RB: What do social justice caucuses do that is different from the rest of the union?
MG: First of all, for the union to make good decisions, there are constitutions and bylaws in place for good reason. We shouldn’t make decisions quickly and arbitrarily.
But a caucus can move very quickly — we just have to call a meeting and get it done. We don’t have to go through a committee process and have a resolution.
Many times in a union as large as CTU with 30,000 members, if you want change or you want something to happen, it’s like turning an air craft carrier around. But if we have to respond quickly to something or we want something that’s more radical than our union can participate in, such as the boycott of the Illinois Standards Achievement Test (ISAT), that’s what the caucus is for.

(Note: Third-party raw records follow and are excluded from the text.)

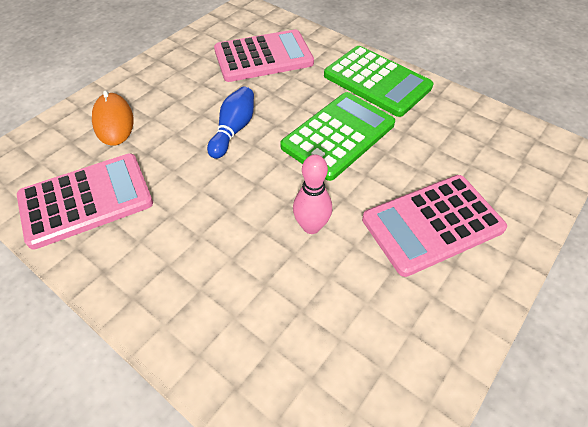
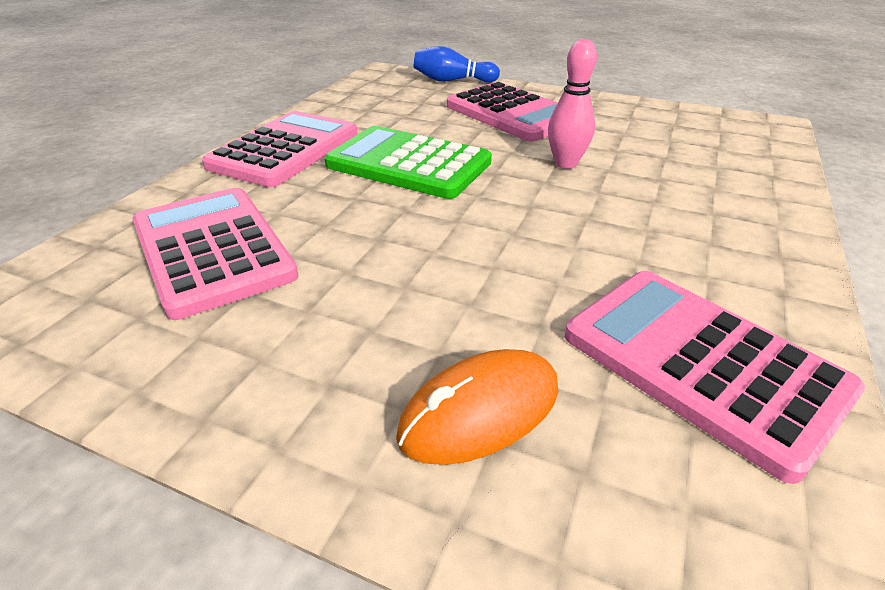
camera: 105 degrees left, 15 degrees down
(233, 130) = (434, 242): blue bowling pin -> blue bowling pin (452, 81)
(377, 81) = (285, 150): green calculator -> pink calculator

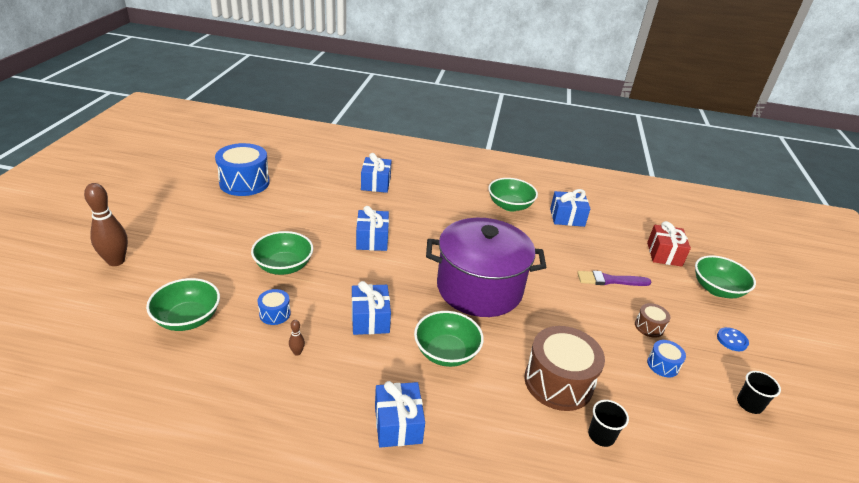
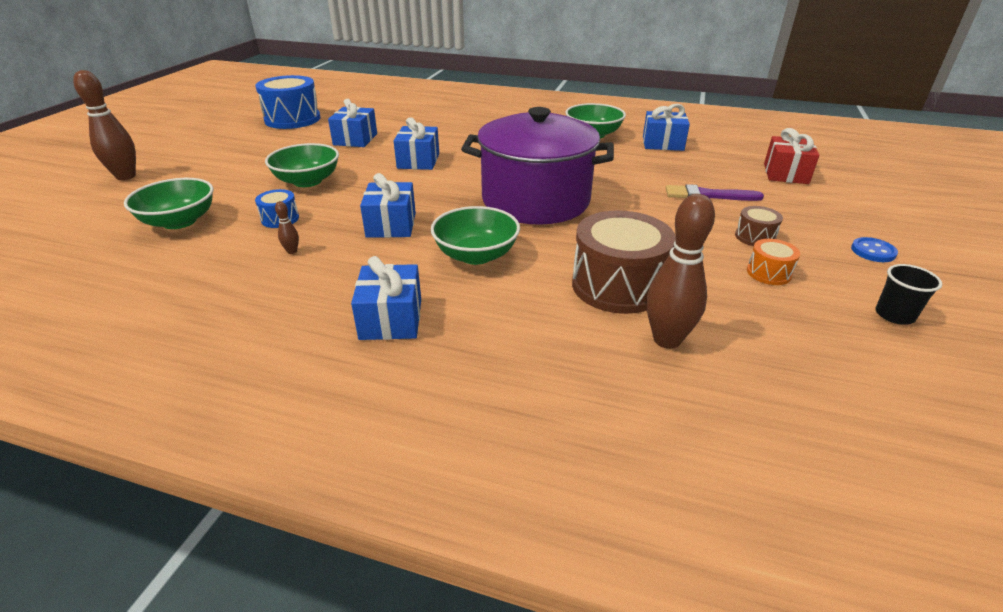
camera: 10 degrees right, 0 degrees up
(376, 183) = (439, 119): blue gift -> blue gift (355, 139)
(601, 435) = (667, 340): black cup -> brown bowling pin
(663, 365) = (768, 273): blue drum -> orange drum
(717, 289) = (855, 204): green bowl -> none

We recently had teachers from CORE who were boycotting the ISAT state test. If the union backed that, they would actually be promoting an action that goes against Illinois school code. The CTU can’t be put in that position, but a caucus can. So a social justice caucus can be a militant arm. And “militancy” is not a scary word.
RB: Why should militancy not be a scary word? What is it?

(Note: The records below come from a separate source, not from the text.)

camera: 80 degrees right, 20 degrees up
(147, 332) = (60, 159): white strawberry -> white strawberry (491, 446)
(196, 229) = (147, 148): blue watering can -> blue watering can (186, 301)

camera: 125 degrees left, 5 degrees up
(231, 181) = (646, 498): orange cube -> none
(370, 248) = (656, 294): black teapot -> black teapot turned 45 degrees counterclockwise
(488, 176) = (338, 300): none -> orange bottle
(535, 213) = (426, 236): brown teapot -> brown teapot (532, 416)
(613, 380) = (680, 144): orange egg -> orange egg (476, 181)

MG: I think we got brainwashed in the ’60s to believe that militancy meant people who create molotov cocktails or bombs or people who harm others.

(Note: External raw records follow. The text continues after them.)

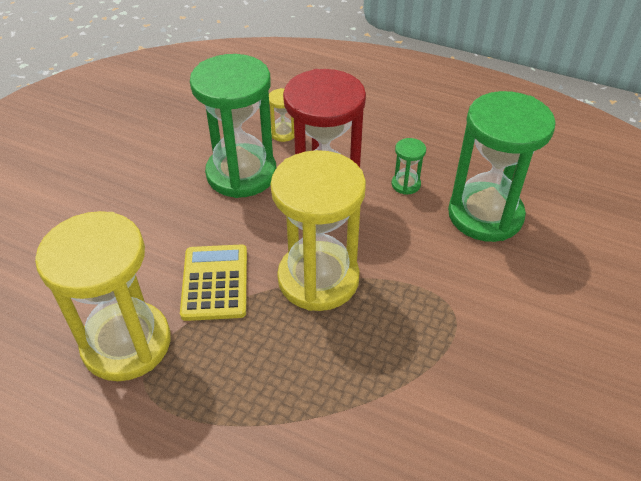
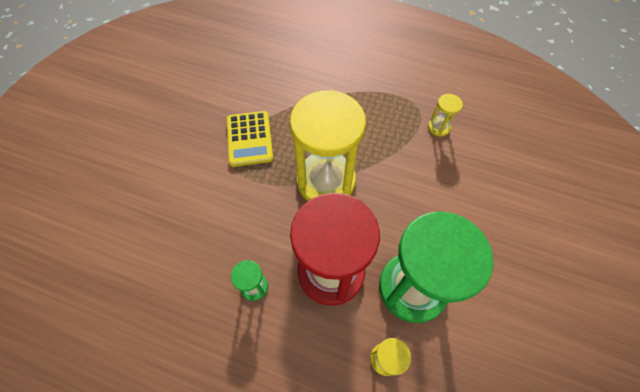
camera: 175 degrees right, 15 degrees up
(126, 343) = (438, 127): yellow hourglass -> yellow hourglass, size x0.41
(215, 282) = (398, 172): yellow calculator -> yellow calculator (249, 139)
(485, 215) = (188, 253): green hourglass -> none

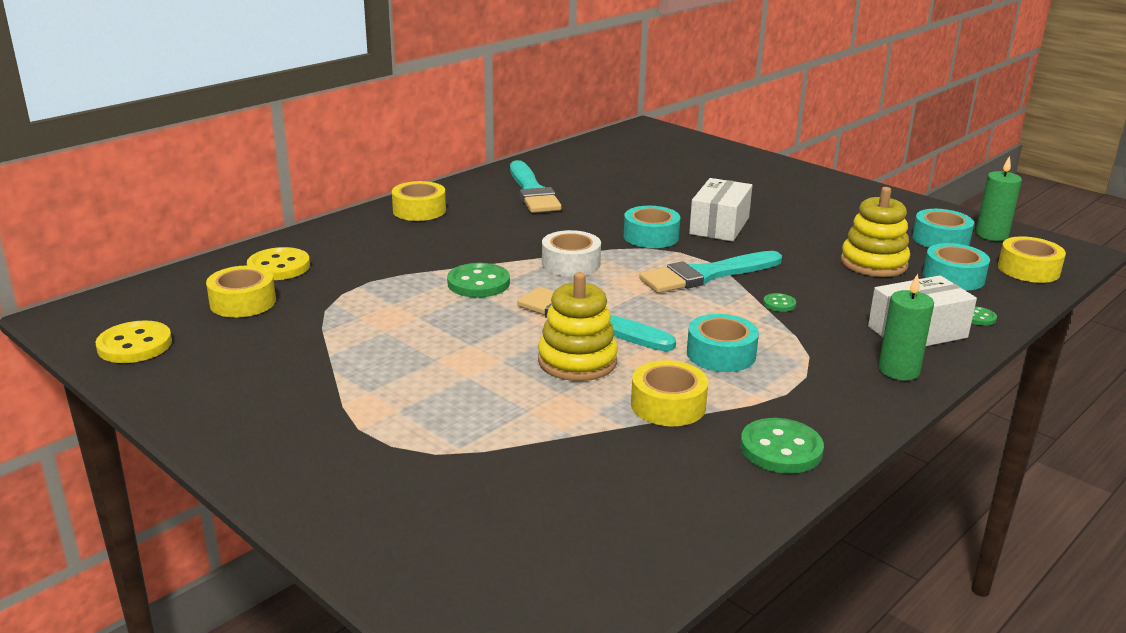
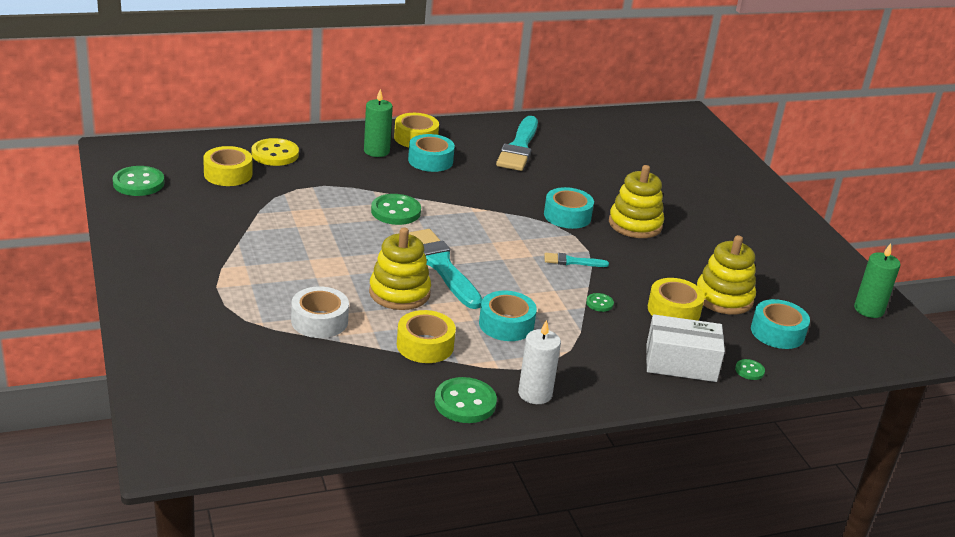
camera: 25 degrees right, 5 degrees up
(135, 345) = (138, 183): yellow button -> green button
(571, 263) = (479, 218): white tape -> white tape (319, 321)
(706, 275) = (572, 261): turquoise brush -> turquoise brush, size x0.48
(719, 226) = (635, 224): white box -> yellow stacking toy
(833, 412) = (535, 394): none -> white candle
(898, 370) = (624, 385): green candle -> green candle (376, 151)
(940, 239) = (814, 298): turquoise tape -> turquoise tape (430, 160)
(1028, 269) = (856, 349): yellow tape -> yellow tape (674, 310)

Militancy, in my mind, is when people are willing to put their bodies on the line, are willing to do acts of civil disobedience that don’t harm others, but not willing to roll over and play dead for the bosses, for politicians, or for their union bosses. I look to militancy for change.
RB: Given NSJU’s roots in teacher unions, do you see any special intersections or relationship between social justice unionism and student activists who are working on social justice issues on their campuses or in their schools? What do you think that interaction should look like?
MG: One of the most exciting things that has happened is that many higher education unions want to become part of our group. So what I see here is that when you start wanting democracy for yourself, and when you actually experience it, you want it for your students as well.
Both university and community college faculty members have already reached out to us about getting involved. We’re unionizing higher education faculties at a great rate. Once the professors start experiencing union democracy in their own lives, they’re going to want it for their students too. I think it’s going to be a genesis.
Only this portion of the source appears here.